Fun time life of the party good dude Richie Incognito was investigated last year for harassing a woman at a team golf event.

If, as we’re now hearing, Incognito was acting at coaches’ instructions, I think it makes clearer why the players are also falling in line.

I think a key factor here is that Martin didn’t come from a typical football background. His parents have an Ivy League background and he went to Stanford. A more typical player comes from a poorer background and goes to a football school.

So Martin stood out on the team. Other players simply accepted the football culture and Martin didn’t. And by standing apart he became the focus of additional bullying by the players and coaches who wanted him to “get with the program”.

I found the LA Times article with Cam Cleeland’s accountvery interesting. It may indicate the the NFL is going to have a bigger problem than we thought with hazing, now that there is a light being shone on it.

Let’s not overplay this. Coaches may have told Incognito to “toughen him up”, but I haven’t heard anyone say coaches told him “call him racial slurs and threaten to kill his mother”. Sure the coaches are to blame for putting an bullying asshole like Incognito on the “character council” and having him toughen up Martin, but I don’t think they wanted him to go clearly over the line as he did.

That could be a factor here but I’m hesitant to treat it as really significant without more evidence. It fits a little too neatly into a stereotyped narrative about smart and sensitive guy vs. dumb teammate. Just by way of context, and I know nothing about their backgrounds, but there are about 20 Stanford players in the NFL. If Martin’s background is significant I think it may only be in context of this team and this locker room with this coaching staff.

That’s always how this stuff goes, isn’t it? They knew what Incognito is like, they told him to get Martin to toughen up, they didn’t tell him what to do or not to and didn’t care as long as he got results, and not surprisingly he went too far. And I think the coaches had at least some idea what was going on. Its’ just a total failure by the people in charge of the team.

I think the players put him on that council, but I could be wrong.

Not to get all lawyerly, but it’s the difference between intentional acts (intending Incognito to do the things he did) and wanton reckless acts (knowing what kind of subhuman piece of garbage Incognito is and telling him to “toughen him up.”) Not that there’s a huge difference, and both are totally blameworthy for the coaches, but one is worse than the other.

I agree there’s a difference.
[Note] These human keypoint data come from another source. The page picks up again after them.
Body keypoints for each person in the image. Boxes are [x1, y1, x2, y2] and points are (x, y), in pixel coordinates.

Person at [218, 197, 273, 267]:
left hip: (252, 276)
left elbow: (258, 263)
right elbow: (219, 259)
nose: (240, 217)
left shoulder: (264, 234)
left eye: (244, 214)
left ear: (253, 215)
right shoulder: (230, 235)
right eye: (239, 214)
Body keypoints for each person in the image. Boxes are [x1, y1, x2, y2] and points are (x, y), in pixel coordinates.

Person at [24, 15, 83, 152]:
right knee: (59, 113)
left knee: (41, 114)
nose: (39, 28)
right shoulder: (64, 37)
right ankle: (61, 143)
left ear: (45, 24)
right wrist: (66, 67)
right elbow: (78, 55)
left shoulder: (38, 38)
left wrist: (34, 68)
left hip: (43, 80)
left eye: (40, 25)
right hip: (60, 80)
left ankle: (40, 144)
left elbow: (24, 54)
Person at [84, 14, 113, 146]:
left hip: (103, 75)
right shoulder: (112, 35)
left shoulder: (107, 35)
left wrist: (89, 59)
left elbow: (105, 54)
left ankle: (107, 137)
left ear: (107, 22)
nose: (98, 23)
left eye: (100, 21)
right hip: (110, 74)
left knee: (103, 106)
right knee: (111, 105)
But Tom Tildrum just said Incognito was acting at the coaches’ instructions, not that they specifically told him to threaten Martin and start tossing racial slurs around.

Although I don’t know if it’s fair to say Stanford is “not a football school” given that they’ve got a good shot at being in the BCS title game and have many top NFL players now.
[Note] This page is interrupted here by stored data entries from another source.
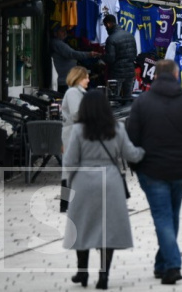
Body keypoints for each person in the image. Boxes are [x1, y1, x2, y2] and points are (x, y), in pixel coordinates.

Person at [126, 60, 182, 285]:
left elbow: (131, 139)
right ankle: (162, 263)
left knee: (163, 217)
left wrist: (137, 166)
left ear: (154, 76)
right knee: (171, 216)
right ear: (175, 75)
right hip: (180, 170)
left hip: (151, 171)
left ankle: (172, 265)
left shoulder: (142, 103)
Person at [63, 90, 145, 290]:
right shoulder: (116, 128)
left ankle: (82, 272)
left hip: (83, 182)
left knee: (82, 227)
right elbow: (131, 154)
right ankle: (104, 275)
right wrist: (144, 151)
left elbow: (70, 162)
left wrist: (66, 192)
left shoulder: (78, 130)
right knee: (107, 230)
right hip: (110, 182)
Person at [60, 66, 89, 213]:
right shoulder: (73, 92)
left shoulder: (77, 92)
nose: (88, 80)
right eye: (85, 77)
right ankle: (66, 203)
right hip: (72, 134)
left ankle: (71, 202)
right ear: (78, 78)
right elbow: (77, 114)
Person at [50, 26, 98, 93]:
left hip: (64, 79)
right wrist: (89, 54)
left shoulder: (60, 43)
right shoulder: (57, 43)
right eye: (62, 31)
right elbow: (72, 54)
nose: (65, 33)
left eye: (65, 31)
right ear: (55, 33)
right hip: (62, 80)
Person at [102, 14, 138, 98]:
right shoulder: (130, 35)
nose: (106, 28)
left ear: (108, 24)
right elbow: (134, 54)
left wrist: (101, 56)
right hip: (130, 72)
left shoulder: (111, 38)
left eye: (105, 26)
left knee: (113, 98)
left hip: (117, 72)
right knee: (127, 97)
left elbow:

To be fair, Little Nemo said Stanford wasn’t a “typical football background”, which is true enough.

A lot of the reporters, players, and such say it might play a role.

There may be something to this, but surprisingly the offensive line is precisely the place you tend to find highly intelligent pro football players. The Wunderlic scores suggest that, as a whole, offensive linemen are at LEAST as smart as quarterbacks, and often smarter.

These are huge, strong guys who have to engage in violence as a daily part of their jobs… but contrary to widespread belief, offensive linemen are NOT generally brainless apes. There are a LOT of cerebral “Jonathan Martins” on NFL offensive lines

I also didn’t tell the arsonist to burn my house down when I gave him permission to play with my lighter. What crack was the coach smoking when he gave the job to toughen up Martin to, of all people, Incognito? Al Davis would be proud of the Miami Dolphin coaches and players - that’s not a good thing.